1. Subject<UpdateAction>: We use a Subject (actionSubject) to act as the source Observable. Button clicks push UpdateAction objects onto this Subject using actionSubject.next(action).
2. concatMap((action: UpdateAction) => ...): This is the core.
   • When the actionSubject emits an action, concatMap takes it.
   • It executes the inner function, which returns the inner Observable (innerApiCall$).
   • concatMap subscribes to innerApiCall$.
   • Crucially: If another action is pushed onto actionSubject before innerApiCall$ completes, concatMap waits. It doesn't execute the inner function for the new action yet.
   • Only when the current innerApiCall$ completes (either successfully maps to a result or is handled by catchError) does concatMap proceed to process the next queued action from actionSubject.
3. delay(): Added inside the simulated API call to make the sequential waiting behavior obvious in the log.

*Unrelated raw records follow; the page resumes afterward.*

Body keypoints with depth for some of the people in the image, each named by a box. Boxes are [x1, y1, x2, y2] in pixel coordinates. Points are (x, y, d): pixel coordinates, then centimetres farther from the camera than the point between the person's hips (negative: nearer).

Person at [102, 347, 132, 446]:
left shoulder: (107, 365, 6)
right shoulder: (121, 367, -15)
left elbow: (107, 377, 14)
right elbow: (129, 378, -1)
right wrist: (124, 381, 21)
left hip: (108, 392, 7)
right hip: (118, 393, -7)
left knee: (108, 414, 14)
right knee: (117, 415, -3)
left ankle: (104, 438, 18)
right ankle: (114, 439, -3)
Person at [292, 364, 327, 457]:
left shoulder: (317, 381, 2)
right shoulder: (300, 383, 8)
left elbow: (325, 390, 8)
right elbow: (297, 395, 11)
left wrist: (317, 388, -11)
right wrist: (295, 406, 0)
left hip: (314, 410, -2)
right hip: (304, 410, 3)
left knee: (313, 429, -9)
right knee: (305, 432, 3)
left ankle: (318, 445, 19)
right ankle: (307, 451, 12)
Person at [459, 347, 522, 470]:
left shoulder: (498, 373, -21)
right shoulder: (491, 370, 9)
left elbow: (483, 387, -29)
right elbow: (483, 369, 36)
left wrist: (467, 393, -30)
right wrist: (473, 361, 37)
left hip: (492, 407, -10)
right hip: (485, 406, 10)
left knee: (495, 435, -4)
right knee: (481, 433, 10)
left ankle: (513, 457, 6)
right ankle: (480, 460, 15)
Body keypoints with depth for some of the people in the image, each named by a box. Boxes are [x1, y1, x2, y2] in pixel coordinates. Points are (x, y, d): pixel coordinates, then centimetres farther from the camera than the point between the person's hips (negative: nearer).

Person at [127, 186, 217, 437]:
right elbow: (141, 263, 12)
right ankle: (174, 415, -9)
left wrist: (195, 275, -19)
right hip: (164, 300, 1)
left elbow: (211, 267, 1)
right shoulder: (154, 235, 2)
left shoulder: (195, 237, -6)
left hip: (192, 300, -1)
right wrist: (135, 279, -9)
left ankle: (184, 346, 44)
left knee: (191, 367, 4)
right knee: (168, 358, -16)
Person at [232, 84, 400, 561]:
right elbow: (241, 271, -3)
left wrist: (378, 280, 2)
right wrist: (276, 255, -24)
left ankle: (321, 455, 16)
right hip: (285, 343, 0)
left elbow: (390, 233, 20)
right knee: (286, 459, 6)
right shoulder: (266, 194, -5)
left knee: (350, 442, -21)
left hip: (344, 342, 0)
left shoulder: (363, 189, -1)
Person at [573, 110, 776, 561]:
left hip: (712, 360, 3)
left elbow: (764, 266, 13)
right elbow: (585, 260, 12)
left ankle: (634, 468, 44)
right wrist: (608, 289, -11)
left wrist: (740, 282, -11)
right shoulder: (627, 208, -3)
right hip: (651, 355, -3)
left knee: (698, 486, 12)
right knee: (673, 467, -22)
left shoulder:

4. Logging: The console and UI logs will clearly show actions being queued, then starting, then completing one after another, even if the buttons are clicked very rapidly.

Summary

use concatMap when the order of execution matters and you need to ensure that asynchronous operations triggered by a stream of events happen sequentially, one completing before the next one begins. It's your tool for enforcing order in asynchronous workflows.